I started tackling our hallway yesterday, making room for a small incubator and a chick brooder. I've been making some poultry decisions with the idea to keep things simple. As much as I love having turkeys around and in the freezer, I'm planning on abstaining from turkey poults this year. The plan is to trade a friend some of our laying ducks for a heritage turkey come fall. We will be eliminating the ducks as we need room. We are going to hatch some goslings for the summer but we are either just going to have our current goose pair, or maybe just two females next winter... Furthermore, we are going to raise less Cornish Cross, 15-20. We are going to get more strict about not keeping older layers around. So we will be butchering or selling the two year old hens to make room for the more productive ladies.
Living on a steep hillside and having a small amount of flat land, makes it difficult to have large animal pens. Thus we have ended up with a few movable chicken tractors of various sizes. We have two (three in the summer) protected chicken coop/pens. When chicks and turkeys are overcrowded there are more losses. In addition, Cornish cross grow faster than layers. Ducks and turkeys all grow at different paces. So, while I have read about people raising all various species in the same pen with success - I find that the layers do better on their own as do the ducks and turkeys. There is less crowding, less stress, less bullying and fighting. As a result we have ended up raising four turkeys in one moveable coop, pullets or ducklings in another tractor, adult layers in the top coop, and ducks or growing pullets in the other two.
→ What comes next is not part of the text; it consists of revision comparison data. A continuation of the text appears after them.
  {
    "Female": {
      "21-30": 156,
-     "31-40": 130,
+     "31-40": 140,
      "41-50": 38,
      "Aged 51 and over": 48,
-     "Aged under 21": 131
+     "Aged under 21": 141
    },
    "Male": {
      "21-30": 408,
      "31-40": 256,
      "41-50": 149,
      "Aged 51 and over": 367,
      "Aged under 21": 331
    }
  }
This makes for lots of juggling of birds, multiple feed/water stops to make each day =more labor and time.
This year I am hoping to swing into the feed store and pick up thirty to forty sexed laying chicks at one time. I'll pick up meat birds a few weeks later. The laying pullets should all fit into the bottom chicken coop/pen for the summer. The Cornish will go into our largest moveable tractor. I've yet to figure out what to do with the geese. I think they'll go into another moveable tractor, but be let out to roam if they can behave themselves. So, we still end up having birds in four locations. However the Cornish are short lived. The geese possibly temporary. Leaving us with two pens and lots of productive layers going into winter.
I am interested in dual purpose breeds. Breeds that handle confinement well. Gentle, docile, friendly breeds. They also need to lay fairly well. And I want the hens to be big enough to be worth butchering, five to six pounds. Cold hardy and laying well in winter are other obvious considerations. I do like pretty birds, colorful feathers, kind faces. I am also drawn to heritage breeds. I am in love with the idea of raising hens that were common one or two hundred years ago.
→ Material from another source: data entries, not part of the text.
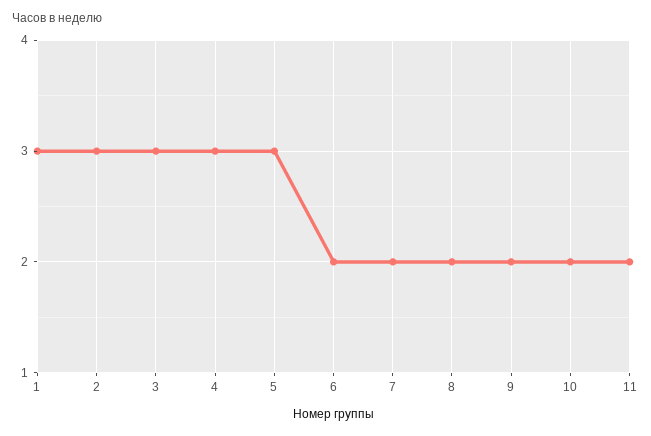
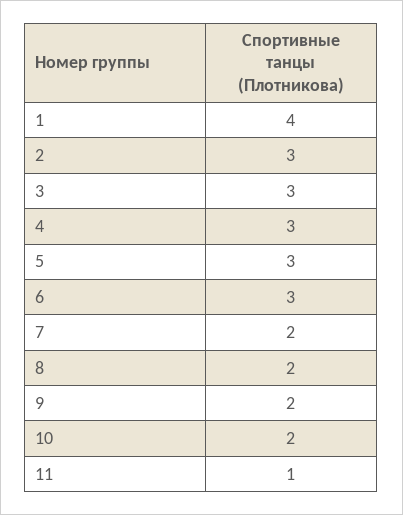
  {
-   "1": 3,
+   "1": 4,
    "2": 3,
    "3": 3,
    "4": 3,
    "5": 3,
-   "6": 2,
+   "6": 3,
    "7": 2,
    "8": 2,
    "9": 2,
    "10": 2,
-   "11": 2
+   "11": 1
  }

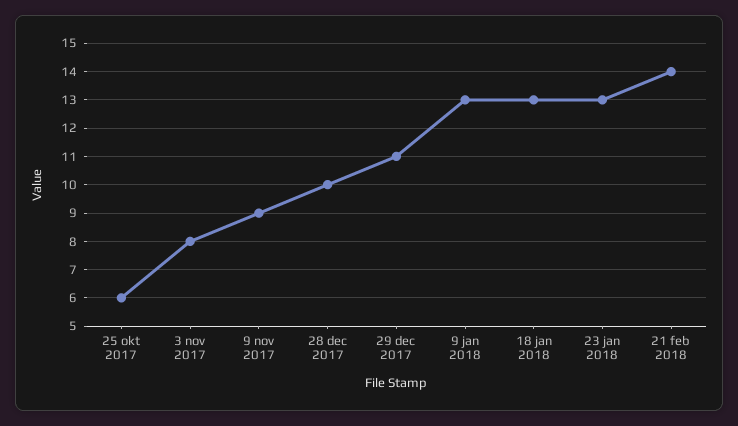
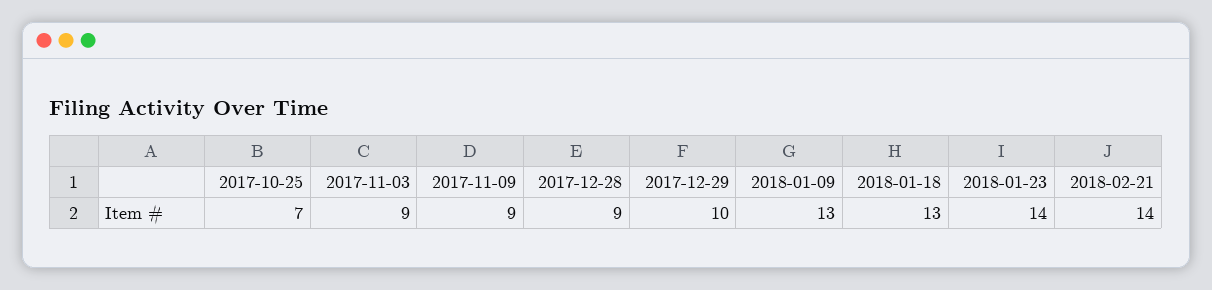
  {
-   "25 okt 2017": 6,
+   "25 okt 2017": 7,
-   "3 nov 2017": 8,
+   "3 nov 2017": 9,
    "9 nov 2017": 9,
-   "28 dec 2017": 10,
+   "28 dec 2017": 9,
-   "29 dec 2017": 11,
+   "29 dec 2017": 10,
    "9 jan 2018": 13,
    "18 jan 2018": 13,
-   "23 jan 2018": 13,
+   "23 jan 2018": 14,
    "21 feb 2018": 14
  }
In the past I've ordered birds through various hatcheries. It tends to be more expensive and risky. This year I decided to go through our feed store exclusively and let them take the risk for me. They have a special order list that peaked my interest but when I looked up the specific breeds at the hatchery, all the birds I was interested in are already sold out. I'll remember to order in December next year! So, working with what our feed store will be bringing in, This is what I plan on getting and what I've read about them;
- Silver Wyandottes, four eggs/wk, 200 eggs a year. Handle confinement well. Hardy. Dual purpose, easy going temperament, good winter layers. Pretty.
- Delawares, four eggs/wk, large brown eggs. Heavy breed, matures quickly, good broiler. Quiet, friendly, adapts well to confinement.
- Welsummers, decent layers of lovely dark brown eggs. Gentle, sweet, handles confinement well. Lovely plumage. 6lb. females. (although shorter laying season).
- Ameraucanas, lay beautiful blue and green eggs. I find these birds to be a bit flighty, small in carcass size and to have a shorter laying season and to mature slowly. However, their lovely eggs make up for their shortcomings.
- Black Sex Links, these are not heritage. However, these have been our best layers over the last four years. They are gentle, mellow, friendly birds who mature quickly and lay large brown eggs through the winter.
On side notes, our friends who raised a pig for us two years ago in exchange for buck service for their does, have decided to do so again for us. So, yeah pig and not having to keep one ourselves - yet. I think I've finally figured out a better location for my bees, our unused greenhouse in the trees. We have a greenhouse that was built above our buck stall (once upon a time prospective Sauna). My plan is to take out a south facing window and set the hive up against the opening. That way the bees flight path will be above our heads, but they will be in a prime sunny warm location. We have two very pregnant does due the first week of April. I am getting excited. Thinking of C names, Clary, Calla Lilly, Calypso, Camelot, Cleopatra... I've been reading an awesome book - must have for all goat owners; The Accessible Pet, Equine and Livestock Herbal, by Katherine Drovdahl )Fir Meadow. I'm planning on sharing some of what I've been reading soon. Happy Spring everyone!